Panama Papers : la nouvelle puissance de la société civile
C’est d'abord l’avènement d’un nouvel âge du journalisme d’investigation à l’heure numérique, une révolution avec laquelle le monde de la finance doit désormais composer. Il y aura un "avant" et un "après". On se souvient, certes, de précédents tonitruants : Wikileaks, l’ONG de Julian Assange qui avait révélé avec des milliers de documents des pratiques d’espionnage, de corruption, ou de violations des droits de l’Homme. Ensuite, il y avait eu OffshoreLeaks, SwissLeaks, de LuxLeaks ; autant d’opérations qui avaient déjà mis en lumière des pratiques d’optimisation fiscale, des accords secrets entre des entreprises et des gouvernements, ou encore le rôle des paradis fiscaux dans cette grande évasion fiscale.

_ _ _ _ _ _ _

» **Série d'exercices**:
A) Dans le texte sur les Panama Papers, à qui l'ONG Wikileaks est-elle rattachée ?
B) Transcrivez le texte sur les Panama Papers en commençant par « Panama Papers : la » et en continuant jusqu'à « grande évasion fiscale. ».

_ _ _ _ _ _ _

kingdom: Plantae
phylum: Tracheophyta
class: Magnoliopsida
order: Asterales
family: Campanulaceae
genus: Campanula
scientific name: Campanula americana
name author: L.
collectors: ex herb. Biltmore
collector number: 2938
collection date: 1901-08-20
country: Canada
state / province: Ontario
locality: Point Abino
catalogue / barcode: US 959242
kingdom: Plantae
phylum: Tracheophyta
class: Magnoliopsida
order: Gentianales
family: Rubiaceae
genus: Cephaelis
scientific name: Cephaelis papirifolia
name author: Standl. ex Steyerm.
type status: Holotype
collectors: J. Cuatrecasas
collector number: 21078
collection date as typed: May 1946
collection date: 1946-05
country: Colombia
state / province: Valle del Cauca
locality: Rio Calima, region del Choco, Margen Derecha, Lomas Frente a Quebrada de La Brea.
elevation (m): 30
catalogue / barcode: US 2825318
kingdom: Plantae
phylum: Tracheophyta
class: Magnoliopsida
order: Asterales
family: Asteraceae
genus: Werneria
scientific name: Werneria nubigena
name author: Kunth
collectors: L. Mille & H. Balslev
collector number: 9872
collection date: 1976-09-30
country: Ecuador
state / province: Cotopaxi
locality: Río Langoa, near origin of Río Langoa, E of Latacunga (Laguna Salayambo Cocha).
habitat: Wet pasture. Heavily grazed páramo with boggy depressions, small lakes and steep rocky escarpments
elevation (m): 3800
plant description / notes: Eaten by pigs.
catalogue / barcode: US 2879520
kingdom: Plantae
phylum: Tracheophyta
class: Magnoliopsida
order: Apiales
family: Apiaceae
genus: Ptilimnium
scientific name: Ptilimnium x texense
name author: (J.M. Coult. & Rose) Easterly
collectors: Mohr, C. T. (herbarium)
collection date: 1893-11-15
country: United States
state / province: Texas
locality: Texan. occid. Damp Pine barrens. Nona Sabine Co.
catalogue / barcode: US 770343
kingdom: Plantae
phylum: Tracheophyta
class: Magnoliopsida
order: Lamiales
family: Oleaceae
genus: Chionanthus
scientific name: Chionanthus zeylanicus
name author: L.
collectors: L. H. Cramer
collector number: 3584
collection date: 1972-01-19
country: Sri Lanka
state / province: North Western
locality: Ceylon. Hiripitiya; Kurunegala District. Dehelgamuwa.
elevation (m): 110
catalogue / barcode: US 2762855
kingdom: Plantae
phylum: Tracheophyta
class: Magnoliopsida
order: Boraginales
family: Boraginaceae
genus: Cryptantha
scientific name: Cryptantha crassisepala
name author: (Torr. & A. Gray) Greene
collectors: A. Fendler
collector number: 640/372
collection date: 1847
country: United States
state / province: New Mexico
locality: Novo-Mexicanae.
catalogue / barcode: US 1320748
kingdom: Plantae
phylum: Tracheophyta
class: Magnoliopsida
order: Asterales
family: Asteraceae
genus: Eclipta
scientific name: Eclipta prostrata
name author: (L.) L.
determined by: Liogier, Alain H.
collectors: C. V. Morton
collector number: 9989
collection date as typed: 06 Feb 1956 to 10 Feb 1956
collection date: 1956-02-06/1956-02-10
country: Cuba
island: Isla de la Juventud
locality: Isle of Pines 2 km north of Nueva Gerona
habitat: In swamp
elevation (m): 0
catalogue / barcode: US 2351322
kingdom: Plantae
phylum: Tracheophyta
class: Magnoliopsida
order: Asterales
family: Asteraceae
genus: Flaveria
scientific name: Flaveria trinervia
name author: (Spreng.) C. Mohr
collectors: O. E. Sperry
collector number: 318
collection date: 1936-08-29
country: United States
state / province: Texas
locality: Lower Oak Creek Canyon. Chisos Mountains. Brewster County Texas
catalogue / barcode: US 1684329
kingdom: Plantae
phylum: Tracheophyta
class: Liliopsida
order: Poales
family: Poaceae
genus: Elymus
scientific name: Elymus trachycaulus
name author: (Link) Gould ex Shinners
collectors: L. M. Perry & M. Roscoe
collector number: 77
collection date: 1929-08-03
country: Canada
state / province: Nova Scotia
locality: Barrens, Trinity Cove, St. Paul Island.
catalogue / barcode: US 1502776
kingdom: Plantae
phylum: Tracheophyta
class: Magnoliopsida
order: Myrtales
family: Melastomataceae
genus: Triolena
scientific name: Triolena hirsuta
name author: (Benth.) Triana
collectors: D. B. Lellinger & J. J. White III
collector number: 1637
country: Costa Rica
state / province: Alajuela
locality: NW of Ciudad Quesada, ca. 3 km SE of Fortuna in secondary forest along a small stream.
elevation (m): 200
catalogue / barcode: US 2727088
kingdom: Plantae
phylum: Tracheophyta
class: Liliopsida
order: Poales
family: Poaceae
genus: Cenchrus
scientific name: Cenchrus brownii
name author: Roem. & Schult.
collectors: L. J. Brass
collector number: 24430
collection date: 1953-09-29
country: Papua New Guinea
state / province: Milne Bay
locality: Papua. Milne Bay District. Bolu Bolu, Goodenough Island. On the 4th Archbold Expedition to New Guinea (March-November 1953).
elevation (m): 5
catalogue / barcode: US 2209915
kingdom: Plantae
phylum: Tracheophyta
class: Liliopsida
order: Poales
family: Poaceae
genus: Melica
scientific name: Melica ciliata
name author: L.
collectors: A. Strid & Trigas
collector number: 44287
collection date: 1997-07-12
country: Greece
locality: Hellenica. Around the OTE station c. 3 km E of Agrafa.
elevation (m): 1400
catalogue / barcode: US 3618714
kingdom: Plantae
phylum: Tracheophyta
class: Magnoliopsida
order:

_ _ _ _ _ _ _

» **Solutions successives**:
A) À Julian Assange.

B)
Panama Papers : la nouvelle puissance de la société civile
C’est d'abord l’avènement d’un nouvel âge du journalisme d’investigation à l’heure numérique, une révolution avec laquelle le monde de la finance doit désormais composer. Il y aura un "avant" et un "après". On se souvient, certes, de précédents tonitruants : Wikileaks, l’ONG de Julian Assange qui avait révélé avec des milliers de documents des pratiques d’espionnage, de corruption, ou de violations des droits de l’Homme. Ensuite, il y avait eu OffshoreLeaks, SwissLeaks, de LuxLeaks ; autant d’opérations qui avaient déjà mis en lumière des pratiques d’optimisation fiscale, des accords secrets entre des entreprises et des gouvernements, ou encore le rôle des paradis fiscaux dans cette grande évasion fiscale.